Tax season is approaching fast. For many accountants, those two words make them think of long, stressful working hours. The good news is with the right preparation, tax season does not have to be as hectic.

But the key is to begin the preparation process now. Here are five steps you can follow to make the season easier on everyone include:

1. Review Your Client List and Pricing

Now is a good time to generate your client list to:

  • Review each client to learn who you want to continue working with and who you want to let go
  • Create a plan to better manage existing clients and work through individual client quirks in a positive way

Next, it is time to review your pricing. Inflation is impacting the service industry, and the sector experienced an 8.1% service price rise for the three-month period ending in July. While there was a slight de-acceleration during this period, you may need to adjust pricing to account for this inflation.

Inflation is not the only thing to consider when reviewing and adjusting pricing. Make sure to also consider other factors, such as the value you provide and how in-demand you are.

2. Start Sending Out Engagement Letters

You should work on sending out your engagement letters early and finalize services with clients.

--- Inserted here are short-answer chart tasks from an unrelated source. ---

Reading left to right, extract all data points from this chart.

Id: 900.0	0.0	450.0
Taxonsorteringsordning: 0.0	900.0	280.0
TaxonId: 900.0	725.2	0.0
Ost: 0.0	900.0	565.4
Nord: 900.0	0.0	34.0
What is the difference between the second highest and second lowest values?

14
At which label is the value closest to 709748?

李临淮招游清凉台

It is important to review each letter and ensure that:

  • Any service changes are outlined in the letter
  • Price increases are included
  • Scope meets the goals of the client

By sending these letters out early, you’ll know who plans on becoming a client, remaining a client, and who doesn’t plan to return. You’re also allowing clients ample time to reply and can begin preparing your team to handle the workload ahead of them.

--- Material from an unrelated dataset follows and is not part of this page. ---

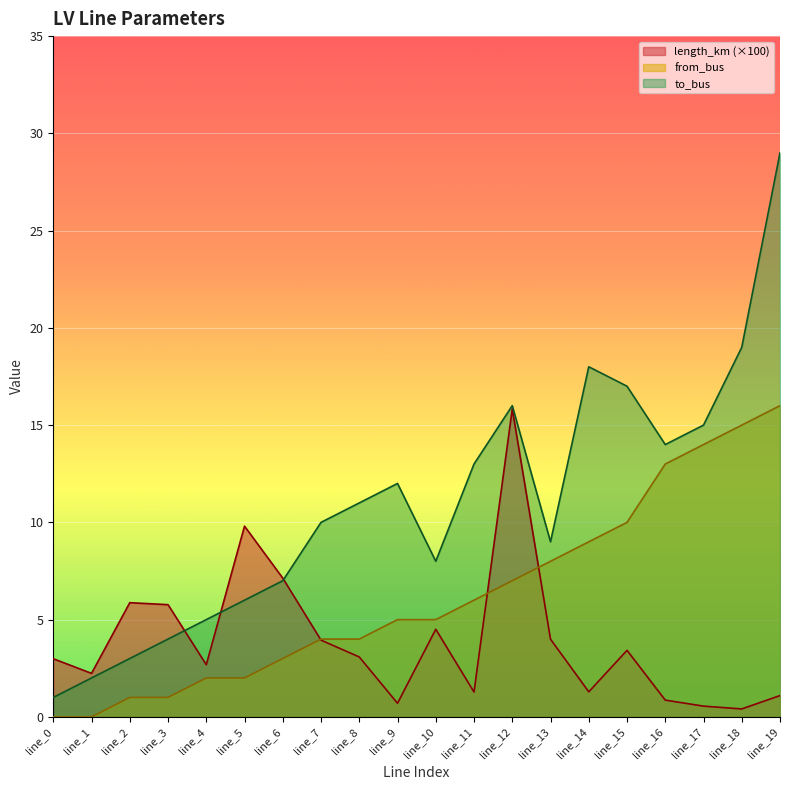

What is the spread (max minus min) of values at line_1?

2.2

3. Define Protocols With Clients

A lot of the hectic part of tax season deals with clients that do not follow or have clear protocols in place. You should take the time to create and send protocols to all of your clients. A few of the key items to include are:

  • Deadlines for clients to send your firm information
  • Where client information should be sent
  • Forms of communication to ask any questions the client may have. For example, is there a specific email address that they should send questions to?
  • Response time of your firm
  • Turnaround time to complete the work outlined in your agreement

Response time and the appropriate forms of communication are both critical protocols to have in place. Often, a client will have a question and send an email on Monday morning and expect an immediate response.

Your firm’s communication protocol can indicate that during tax season all clients will receive a reply within 48 hours.

It is important to set expectations early on by outlining the expected response time and when the team will respond. If a client does not follow the protocols given, you can always reflect back to them when issues arise.

For example, if important documents are not sent to you on time and arrive two weeks late, your protocol may mention how this will be handled by your firm. Perhaps the client will be charged extra or the work will not be completed as a result.

4. Staffing Review and Engagement Plan

Firms should spend time reviewing staff and planning out engagements. Your plan will be executed during tax season, and it’s one of the most critical steps you’ll take. A few things to add to your plan are:

  • Who will be working on a specific client’s work?
  • When will the individual or team work on a specific client’s work?
  • Changes to tax laws that they must know about

You want to keep team members busy but not overloaded with work. Alternatively, you don’t want a team member with too little work and nothing to do, although this is rare.

Also, one thing that can make a major difference for your staff is to schedule time for fun and breaks. Tax season is exhausting and fast-paced, and scheduling some downtime can help keep your firm’s accountants from burning out.

5. Tech Stack Review

Tech is a major part of business, and your firm needs to have the right tools in place to:

  • Manage teams and be able to follow each client’s and team member’s progress
  • Communicate with clients, request files and request documents
  • Collaborate amongst one another across the firm to help ease workloads and keep client work being completed on time

Additionally, you must train all staff and clients on how to use the technology. When your tech stack is well-planned and integrates with existing systems in place, it will make tax season move along more fluidly.

You can even set up systems to automatically remind clients to send documents over.

If you follow these steps, you will be well on your way to having the best tax season yet. Small preparations can make the entire tax season feel more streamlined and less of a burden on your firm.